ああ、この質問はとても良いですね。タロットカードを始めたばかりの多くの友人がこの疑問を抱いています。なぜ「1」からではないのでしょうか?
このように考えてみてください。大アルカナカード(名前のある22枚のカードのことです)は、実は一人の人間の成長の旅という、一つの完全な物語を語っています。そして「愚者」こそが、この物語の主人公なのです。
1. 0は「無限の可能性」を表し、「何もない」わけではありません
数字の世界では、1は始まりであり、最初の行動です。では0は?0はすべての行動が始まる前の、混沌としていながらも潜在力に満ちた状態です。それは始まりも終わりもない円のようです。
- ある場面を想像してみてください。 長い旅に出る準備をしています。家を出る(最初の一歩を踏み出す、つまり「1」)前に、あなたは玄関に立ち、荷物を背負い、目の前には未知の世界が広がっています。この瞬間、あなたは期待に満ち、少しの緊張を感じ、無限の可能性があなたを待っています。この瞬間こそが、「0」番のカード「愚者」の状態なのです。

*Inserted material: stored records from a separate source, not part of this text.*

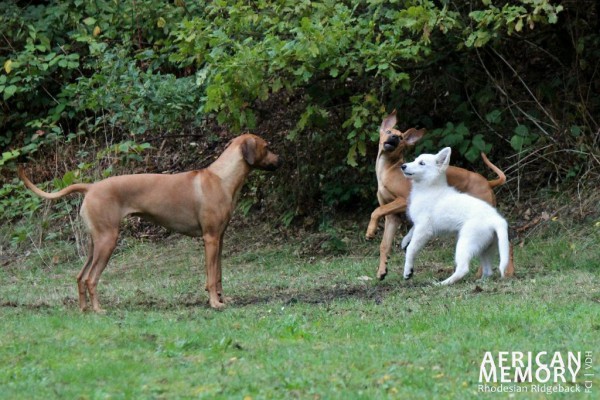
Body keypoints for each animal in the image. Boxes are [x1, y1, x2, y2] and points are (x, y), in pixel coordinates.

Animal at [18, 134, 281, 311]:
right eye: (267, 147)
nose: (280, 159)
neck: (222, 178)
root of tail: (91, 187)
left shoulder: (221, 238)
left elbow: (219, 275)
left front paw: (224, 298)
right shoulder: (210, 239)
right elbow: (211, 275)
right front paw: (215, 303)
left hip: (95, 243)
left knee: (80, 276)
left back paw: (84, 309)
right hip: (107, 241)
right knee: (92, 278)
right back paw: (99, 309)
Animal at [400, 147, 510, 284]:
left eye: (422, 163)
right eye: (415, 160)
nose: (403, 166)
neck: (428, 188)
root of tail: (496, 219)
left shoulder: (423, 229)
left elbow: (411, 249)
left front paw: (408, 271)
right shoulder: (418, 224)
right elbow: (411, 231)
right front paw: (405, 241)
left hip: (465, 243)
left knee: (463, 269)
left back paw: (443, 283)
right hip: (485, 248)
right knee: (488, 271)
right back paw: (480, 281)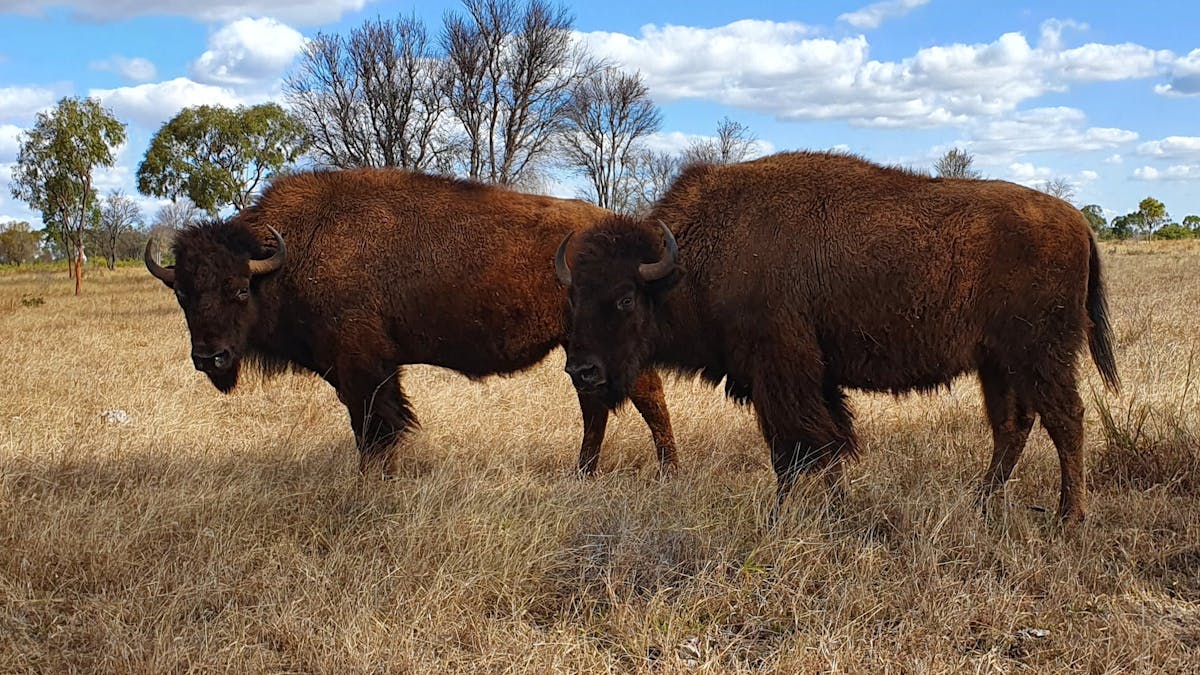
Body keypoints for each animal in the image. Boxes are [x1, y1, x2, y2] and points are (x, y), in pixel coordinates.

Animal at [146, 168, 678, 476]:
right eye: (183, 295)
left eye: (238, 289)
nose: (209, 357)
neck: (291, 254)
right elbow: (372, 428)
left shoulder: (363, 368)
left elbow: (374, 428)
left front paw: (372, 482)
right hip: (581, 351)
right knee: (595, 406)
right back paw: (584, 473)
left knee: (645, 394)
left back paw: (667, 472)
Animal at [556, 151, 1119, 522]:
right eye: (574, 297)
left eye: (625, 298)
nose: (581, 370)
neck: (687, 263)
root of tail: (1076, 220)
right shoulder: (804, 380)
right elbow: (813, 446)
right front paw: (818, 510)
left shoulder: (781, 375)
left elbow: (804, 446)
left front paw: (803, 514)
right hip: (998, 363)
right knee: (1012, 426)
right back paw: (981, 505)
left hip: (1041, 354)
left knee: (1065, 419)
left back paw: (1069, 518)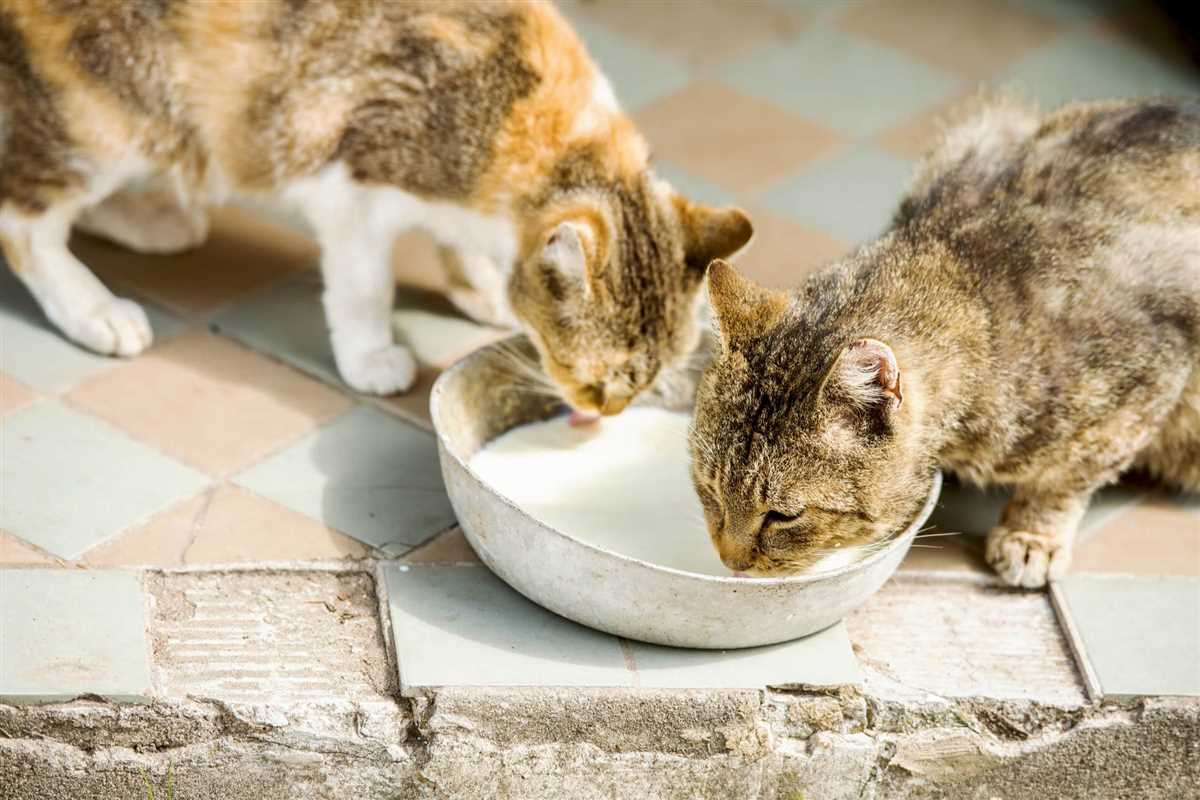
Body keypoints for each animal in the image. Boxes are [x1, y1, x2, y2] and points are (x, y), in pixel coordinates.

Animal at [0, 0, 748, 410]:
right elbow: (364, 286)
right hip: (108, 117)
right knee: (24, 217)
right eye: (598, 378)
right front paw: (372, 355)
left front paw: (484, 288)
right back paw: (94, 307)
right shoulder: (351, 188)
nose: (609, 415)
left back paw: (154, 220)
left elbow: (467, 243)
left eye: (655, 377)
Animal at [691, 98, 1200, 587]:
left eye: (784, 516)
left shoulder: (1143, 382)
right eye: (709, 487)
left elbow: (1067, 477)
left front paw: (1032, 533)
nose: (730, 560)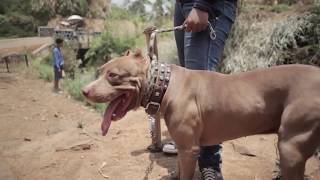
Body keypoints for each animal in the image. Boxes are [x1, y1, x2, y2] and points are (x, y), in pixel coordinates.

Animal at [82, 49, 320, 180]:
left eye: (113, 75)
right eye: (100, 71)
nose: (84, 90)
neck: (165, 84)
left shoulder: (190, 149)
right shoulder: (183, 146)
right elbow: (179, 169)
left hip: (290, 148)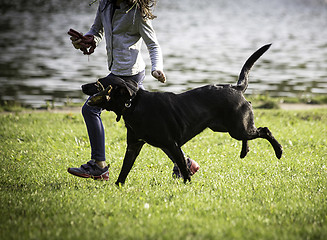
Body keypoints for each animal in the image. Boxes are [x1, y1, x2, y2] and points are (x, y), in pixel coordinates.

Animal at [88, 44, 284, 185]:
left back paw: (279, 151)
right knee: (252, 134)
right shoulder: (134, 146)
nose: (83, 86)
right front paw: (117, 186)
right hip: (227, 127)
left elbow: (182, 165)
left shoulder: (171, 144)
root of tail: (235, 88)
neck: (133, 104)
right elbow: (125, 169)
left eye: (98, 83)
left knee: (265, 130)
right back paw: (245, 151)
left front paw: (187, 184)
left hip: (237, 128)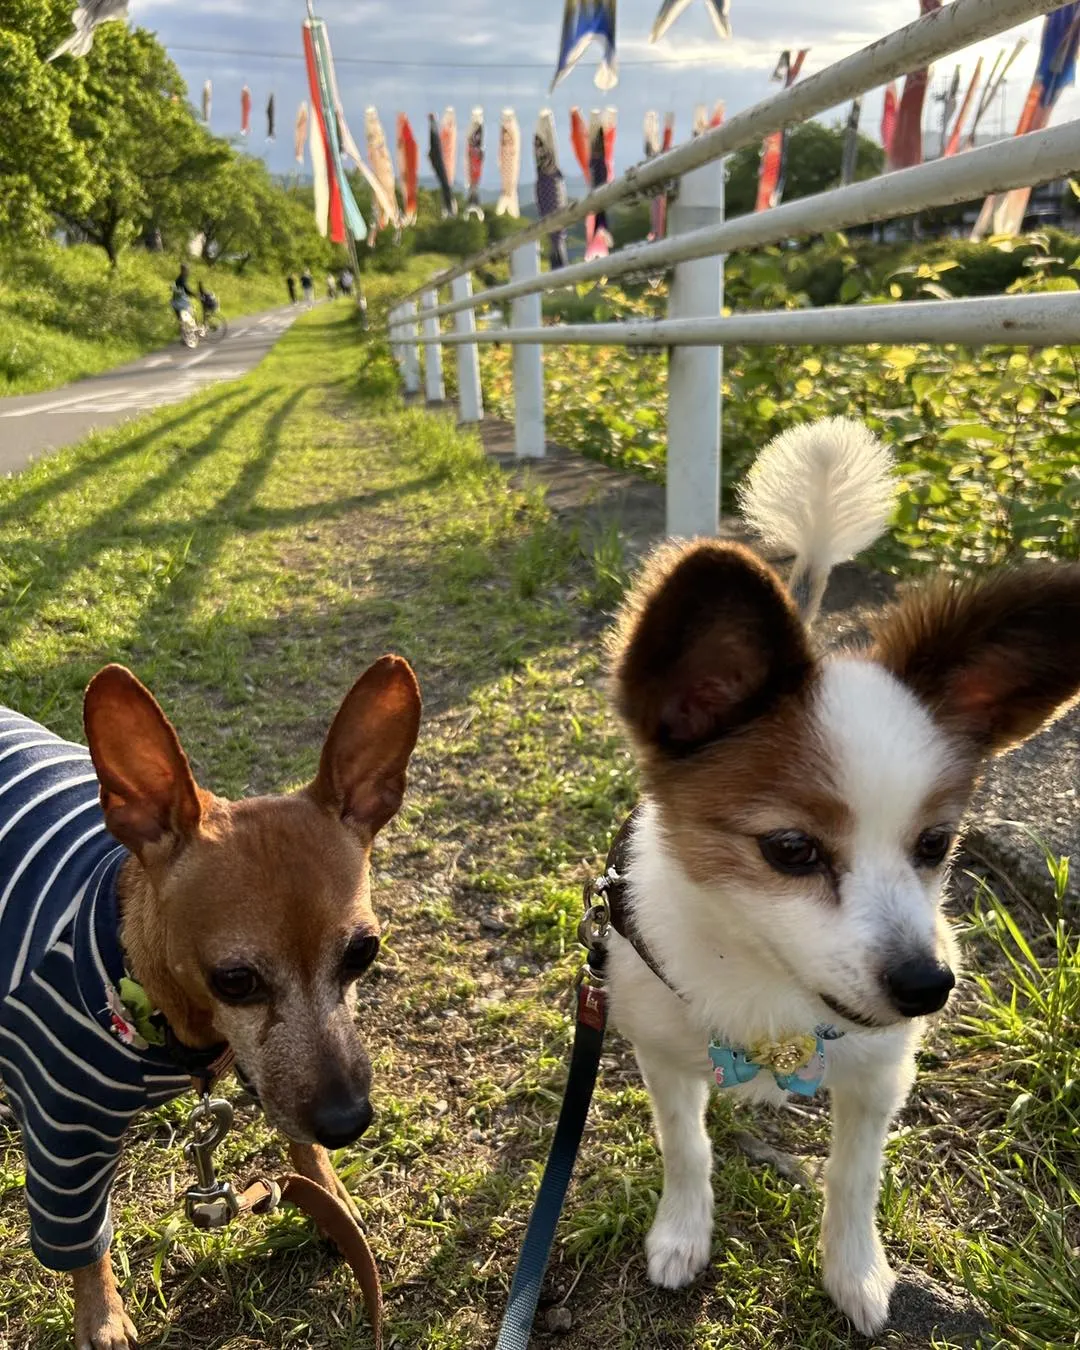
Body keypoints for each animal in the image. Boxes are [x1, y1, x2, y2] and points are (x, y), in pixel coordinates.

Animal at [0, 653, 421, 1339]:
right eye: (235, 980)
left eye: (364, 952)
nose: (347, 1121)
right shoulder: (66, 1135)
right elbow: (81, 1245)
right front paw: (101, 1316)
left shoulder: (266, 1071)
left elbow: (296, 1137)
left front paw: (329, 1196)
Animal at [607, 415, 1080, 1333]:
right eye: (791, 850)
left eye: (935, 843)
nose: (928, 986)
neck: (767, 984)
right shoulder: (666, 1052)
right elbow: (685, 1147)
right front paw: (682, 1231)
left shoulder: (878, 1075)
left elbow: (853, 1178)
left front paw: (854, 1271)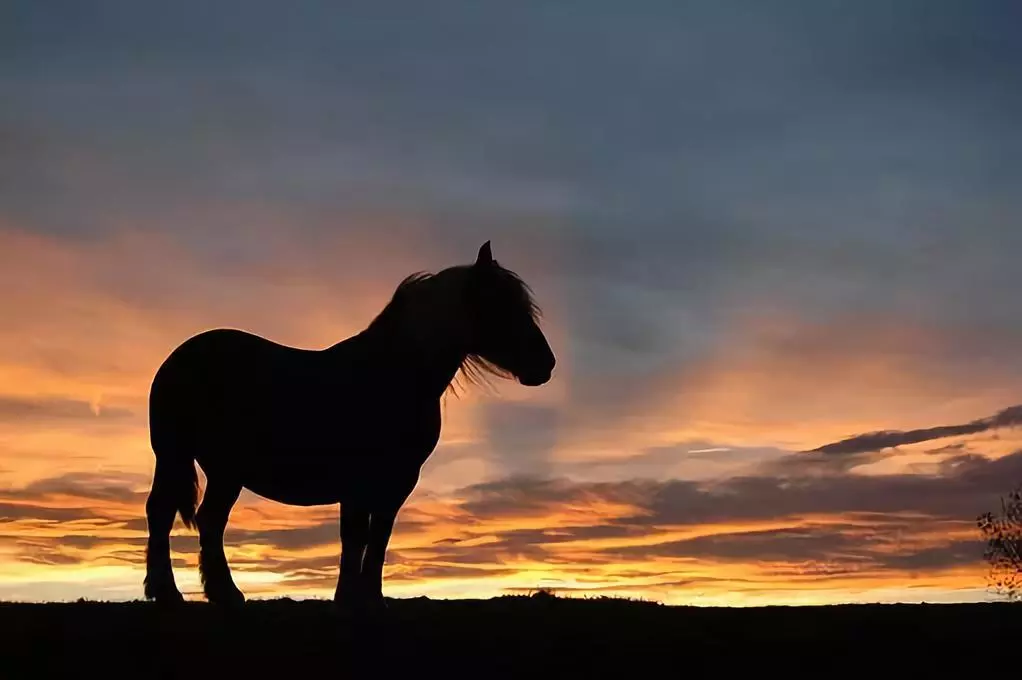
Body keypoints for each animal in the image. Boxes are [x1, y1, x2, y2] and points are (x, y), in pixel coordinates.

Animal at [141, 241, 555, 613]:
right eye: (501, 305)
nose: (546, 364)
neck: (394, 374)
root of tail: (178, 358)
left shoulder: (397, 481)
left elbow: (378, 537)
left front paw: (369, 598)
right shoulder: (359, 481)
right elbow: (355, 536)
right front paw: (350, 599)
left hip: (223, 471)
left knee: (209, 522)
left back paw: (223, 595)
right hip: (181, 458)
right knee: (164, 514)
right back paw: (169, 593)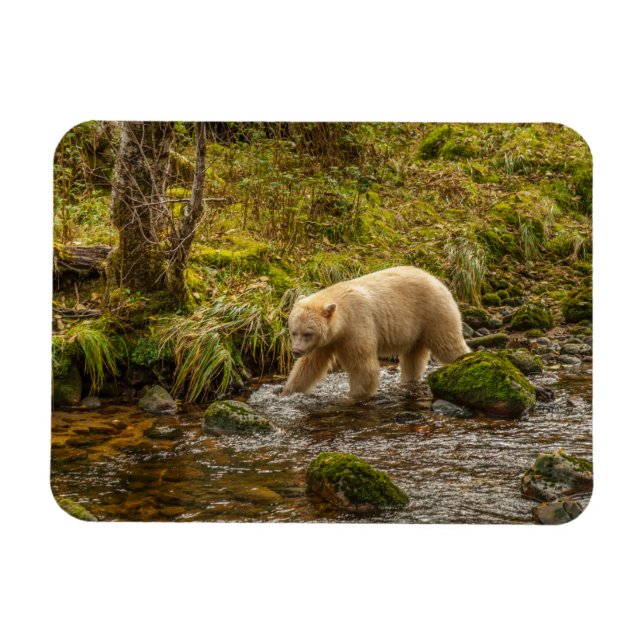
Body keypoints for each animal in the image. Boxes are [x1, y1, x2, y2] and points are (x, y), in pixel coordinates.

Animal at [281, 266, 470, 399]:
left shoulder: (356, 327)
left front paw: (354, 396)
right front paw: (288, 392)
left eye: (308, 333)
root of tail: (437, 279)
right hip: (416, 330)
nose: (296, 351)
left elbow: (363, 367)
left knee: (448, 344)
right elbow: (309, 366)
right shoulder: (326, 341)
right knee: (413, 358)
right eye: (293, 331)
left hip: (434, 313)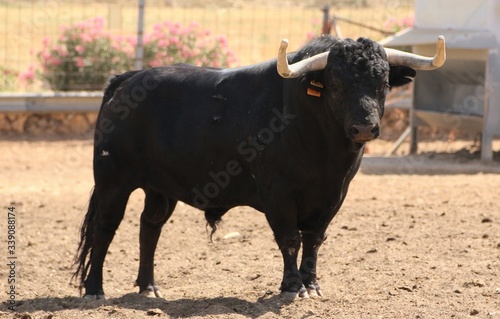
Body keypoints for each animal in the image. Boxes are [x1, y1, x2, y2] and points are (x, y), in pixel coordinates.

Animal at [73, 35, 442, 300]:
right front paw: (292, 286)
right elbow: (290, 240)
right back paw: (94, 290)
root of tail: (128, 77)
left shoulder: (333, 197)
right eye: (336, 84)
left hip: (160, 189)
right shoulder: (278, 195)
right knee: (105, 229)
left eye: (383, 84)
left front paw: (312, 284)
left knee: (149, 227)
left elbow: (314, 240)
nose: (365, 127)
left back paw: (149, 287)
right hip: (113, 182)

- あるいはゲームのように: 新しいキャラクターを作成し、レベルは0で、まだ何もクエストを始めていません。彼はどんな職業にもなれ、どんなルートも選べます。彼の未来は白紙であり、無限の可能性に満ちています。
したがって、愚者は0番のカードであり、まだいかなる経験、規則、あるいは身分によっても定義されていないことを表します。彼はすべての始まりであり、純粋な潜在力なのです。
2. 「愚者の旅」のストーリーライン
先ほど言ったように、大アルカナは一つの物語です。この物語こそが「愚者の旅」(The Fool's Journey)です。
- 0番の愚者、この無邪気な旅人は、崖っぷちから最初の一歩を踏み出します。
- そして彼は1番の魔術師に出会い、自分の意志と道具の使い方を学びます。
- 2番の女教皇に出会い、内なる直感に耳を傾けることを学びます。
- 3番の女帝と4番の皇帝に出会い、創造、慈愛、そして秩序、権威を理解します……
彼は旅を続け、愛、戦車、力、隠者の孤独、運命の輪などを経験します……そして最後の**21番の「世界」**のカードにたどり着きます。「世界」のカードでは、彼は旅全体を終え、知恵と円満を獲得し、世界全体と一体となります。
ですから、愚者を0番に置き、物語全体の始まりとすることは、非常に理にかなっていると思いませんか?彼は物語の主人公であり、まさに1から21までのすべての教訓を経験しようとしているのです。
3. 愚者の特別な位置
彼が0であるからこそ、彼は少し「超然とした」存在です。いくつかの古いタロットカードの体系では、愚者カードには番号すらなく、デッキのどこにでも置くことができました。彼を一番前に置いて旅の始まりを表すこともできますし、一番後ろ(21番の世界の後)に置いて、一つの旅の終わりがまた新しい旅の始まりであることを表し、生命の循環を象徴することもできます。
まとめると:
「愚者」が0番のカードであるのは、旅が始まる前の無限の潜在力を表し、「愚者の旅」という壮大な物語の主人公であり出発点だからです。彼は1から21までのシーケンスには含まれません。なぜなら、彼自身がこれからすべてを経験する「魂」だからです。
ですから、次に愚者カードを引いたとき、彼が崖から落ちそうな「愚かさ」だけを見るのではなく、その束縛されない、未知へと勇敢に踏み出す自由と無限の可能性を見てください。これこそが0番のカードの真の魅力なのです。